### TASK STATEMENT:
Count every line in the entries that follow where the word "knee" appears, then state only the total.
(RECORDS FOR THIS TASK begins)
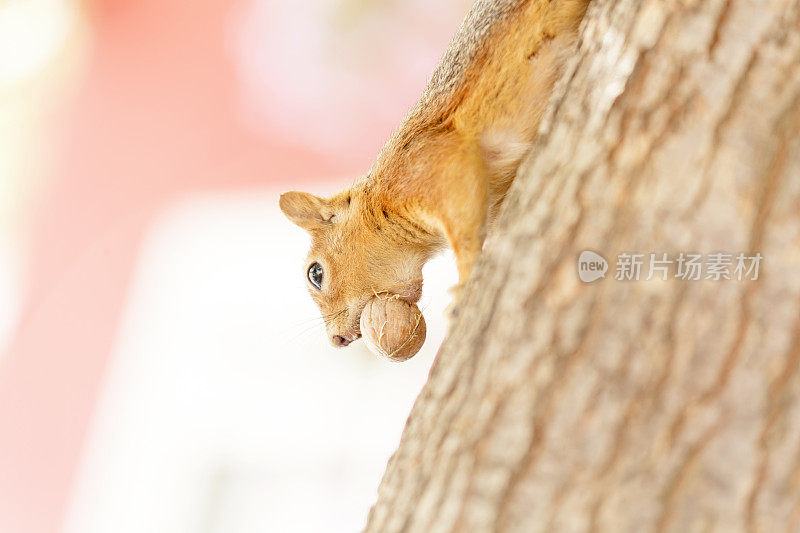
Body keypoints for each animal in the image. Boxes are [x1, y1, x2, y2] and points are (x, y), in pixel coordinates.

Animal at [280, 0, 588, 348]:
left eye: (315, 273)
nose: (335, 340)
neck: (381, 203)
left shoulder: (433, 168)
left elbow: (466, 233)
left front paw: (463, 284)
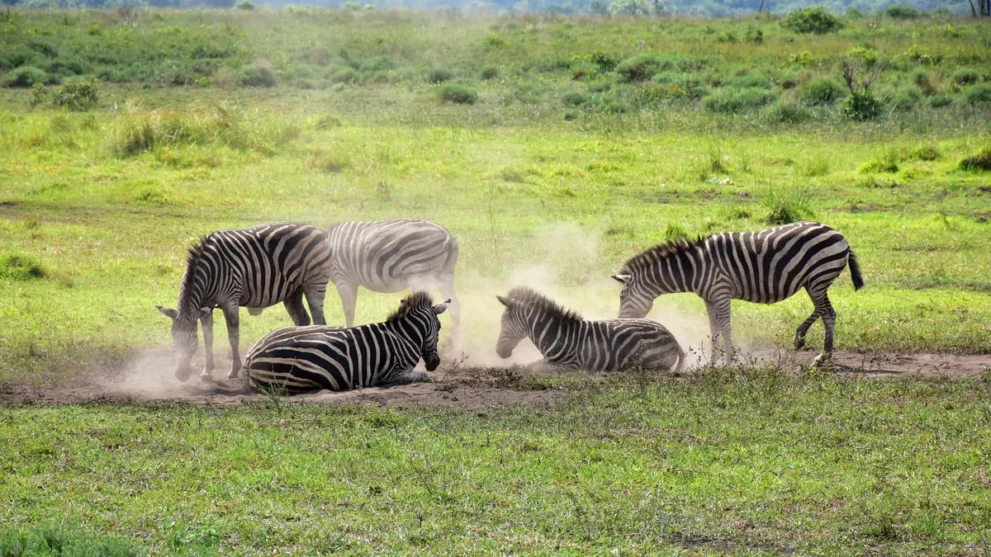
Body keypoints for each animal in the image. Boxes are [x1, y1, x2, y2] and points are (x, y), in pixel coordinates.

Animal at [155, 222, 334, 382]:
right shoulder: (205, 306)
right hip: (293, 290)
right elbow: (208, 337)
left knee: (319, 319)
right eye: (173, 339)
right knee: (302, 319)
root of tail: (317, 229)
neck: (210, 271)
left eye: (193, 340)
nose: (181, 375)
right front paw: (207, 371)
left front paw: (234, 370)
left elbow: (233, 336)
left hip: (314, 283)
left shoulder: (230, 300)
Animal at [242, 292, 452, 390]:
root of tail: (251, 354)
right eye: (440, 327)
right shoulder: (394, 373)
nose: (435, 363)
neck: (403, 336)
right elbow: (424, 377)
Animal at [330, 219, 462, 332]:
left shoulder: (342, 277)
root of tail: (445, 233)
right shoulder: (351, 280)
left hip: (419, 273)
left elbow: (348, 310)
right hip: (445, 275)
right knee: (455, 308)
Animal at [494, 286, 684, 374]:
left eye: (503, 322)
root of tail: (672, 336)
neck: (556, 333)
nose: (499, 353)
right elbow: (529, 366)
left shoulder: (570, 366)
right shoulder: (548, 361)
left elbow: (535, 370)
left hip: (646, 363)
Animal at [616, 222, 864, 364]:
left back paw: (822, 355)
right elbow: (714, 328)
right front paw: (712, 360)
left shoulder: (721, 292)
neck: (696, 267)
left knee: (828, 313)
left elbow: (725, 326)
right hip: (813, 281)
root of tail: (839, 234)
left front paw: (729, 360)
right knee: (823, 310)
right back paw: (806, 340)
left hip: (818, 278)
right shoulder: (708, 298)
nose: (620, 321)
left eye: (621, 296)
(RECORDS FOR THIS TASK ends)
### OUTPUT OF THE TASK:
5